* START Dataset records *
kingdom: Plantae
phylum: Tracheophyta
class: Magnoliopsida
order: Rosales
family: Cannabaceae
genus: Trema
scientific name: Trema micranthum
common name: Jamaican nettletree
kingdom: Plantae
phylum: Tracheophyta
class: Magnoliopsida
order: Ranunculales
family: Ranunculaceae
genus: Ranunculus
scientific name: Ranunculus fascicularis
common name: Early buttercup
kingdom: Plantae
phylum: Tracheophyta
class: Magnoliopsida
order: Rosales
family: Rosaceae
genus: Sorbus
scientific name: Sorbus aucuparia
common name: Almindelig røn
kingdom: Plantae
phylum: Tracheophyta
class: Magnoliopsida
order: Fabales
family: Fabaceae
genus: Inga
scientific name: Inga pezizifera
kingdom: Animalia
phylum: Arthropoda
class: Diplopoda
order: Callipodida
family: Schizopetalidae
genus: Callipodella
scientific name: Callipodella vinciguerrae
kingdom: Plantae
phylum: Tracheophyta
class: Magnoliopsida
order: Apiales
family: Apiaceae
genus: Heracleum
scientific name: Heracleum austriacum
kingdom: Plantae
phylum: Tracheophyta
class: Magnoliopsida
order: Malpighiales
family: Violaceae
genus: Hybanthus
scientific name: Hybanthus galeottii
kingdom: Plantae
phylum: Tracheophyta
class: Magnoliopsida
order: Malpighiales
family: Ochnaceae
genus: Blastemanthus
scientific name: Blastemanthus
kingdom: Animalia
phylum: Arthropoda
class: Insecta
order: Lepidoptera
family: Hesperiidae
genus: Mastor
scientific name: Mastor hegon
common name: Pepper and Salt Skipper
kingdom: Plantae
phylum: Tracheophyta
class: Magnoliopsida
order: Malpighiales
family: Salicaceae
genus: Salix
* END Dataset records *
## Requirements
How many of the lines above contain the word "genus"? Give only the number.

## Solved exercise
10